## PROVIDED DATA:
------
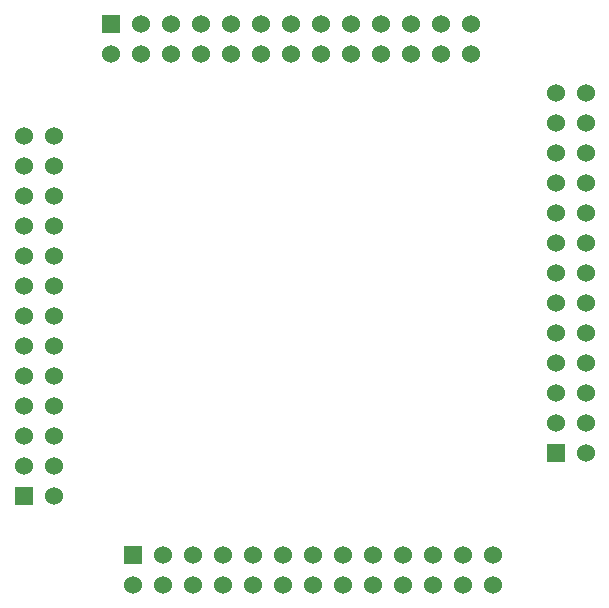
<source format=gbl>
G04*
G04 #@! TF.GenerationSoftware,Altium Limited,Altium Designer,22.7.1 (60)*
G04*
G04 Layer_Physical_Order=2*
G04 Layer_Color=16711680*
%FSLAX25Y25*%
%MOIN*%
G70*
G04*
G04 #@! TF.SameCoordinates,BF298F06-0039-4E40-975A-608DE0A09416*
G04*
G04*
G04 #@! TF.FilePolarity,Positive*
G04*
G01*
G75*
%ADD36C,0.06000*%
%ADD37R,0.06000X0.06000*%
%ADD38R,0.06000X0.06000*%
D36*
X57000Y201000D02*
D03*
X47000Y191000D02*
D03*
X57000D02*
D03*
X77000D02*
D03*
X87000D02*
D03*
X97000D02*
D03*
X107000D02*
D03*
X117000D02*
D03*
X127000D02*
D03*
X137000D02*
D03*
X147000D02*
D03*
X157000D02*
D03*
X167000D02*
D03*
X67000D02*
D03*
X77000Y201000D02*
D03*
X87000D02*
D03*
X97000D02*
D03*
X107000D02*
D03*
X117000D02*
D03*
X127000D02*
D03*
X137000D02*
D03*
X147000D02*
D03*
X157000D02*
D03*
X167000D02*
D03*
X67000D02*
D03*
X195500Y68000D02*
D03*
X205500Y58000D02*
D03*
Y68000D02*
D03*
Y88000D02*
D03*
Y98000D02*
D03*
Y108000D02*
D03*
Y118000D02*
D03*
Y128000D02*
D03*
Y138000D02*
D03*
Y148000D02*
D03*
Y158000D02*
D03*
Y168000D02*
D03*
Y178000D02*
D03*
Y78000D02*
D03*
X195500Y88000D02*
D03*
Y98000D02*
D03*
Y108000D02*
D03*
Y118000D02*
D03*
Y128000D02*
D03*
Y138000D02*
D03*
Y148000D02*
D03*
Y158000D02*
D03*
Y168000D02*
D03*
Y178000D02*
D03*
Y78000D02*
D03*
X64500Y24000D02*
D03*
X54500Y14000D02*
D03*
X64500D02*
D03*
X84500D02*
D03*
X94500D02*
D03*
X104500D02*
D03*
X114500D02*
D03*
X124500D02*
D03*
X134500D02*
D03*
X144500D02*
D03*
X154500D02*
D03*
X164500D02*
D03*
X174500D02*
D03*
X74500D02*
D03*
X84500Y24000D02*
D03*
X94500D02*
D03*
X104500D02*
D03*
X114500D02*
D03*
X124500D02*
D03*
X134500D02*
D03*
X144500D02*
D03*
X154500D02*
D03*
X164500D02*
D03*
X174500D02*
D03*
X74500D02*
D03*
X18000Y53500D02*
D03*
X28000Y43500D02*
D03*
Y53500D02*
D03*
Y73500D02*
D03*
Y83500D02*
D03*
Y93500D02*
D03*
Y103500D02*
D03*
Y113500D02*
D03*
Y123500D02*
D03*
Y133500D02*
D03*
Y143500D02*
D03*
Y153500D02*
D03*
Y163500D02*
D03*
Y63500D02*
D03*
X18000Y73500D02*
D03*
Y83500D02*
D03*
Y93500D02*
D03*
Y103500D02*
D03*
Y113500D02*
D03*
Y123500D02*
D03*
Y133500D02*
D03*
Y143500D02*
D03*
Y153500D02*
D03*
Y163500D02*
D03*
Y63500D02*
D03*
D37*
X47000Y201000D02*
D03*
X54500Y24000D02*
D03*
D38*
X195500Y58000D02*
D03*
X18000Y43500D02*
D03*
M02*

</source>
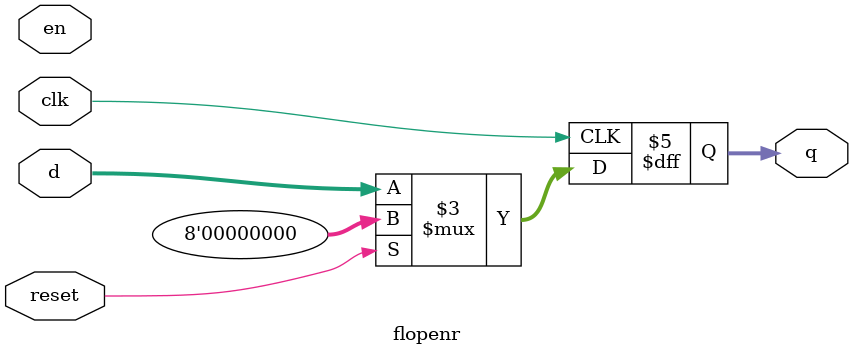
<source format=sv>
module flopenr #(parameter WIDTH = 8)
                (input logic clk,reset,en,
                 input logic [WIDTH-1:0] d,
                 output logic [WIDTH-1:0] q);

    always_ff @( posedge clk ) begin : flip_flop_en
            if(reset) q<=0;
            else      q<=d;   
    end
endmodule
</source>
------
## WHAT THIS TASK INVOLVES:
If a line of the material contains the word "source", pick it out and copy it.

## WRITTEN RESPONSE:
<source format=gbl>
</source>
<source format=sv>
</source>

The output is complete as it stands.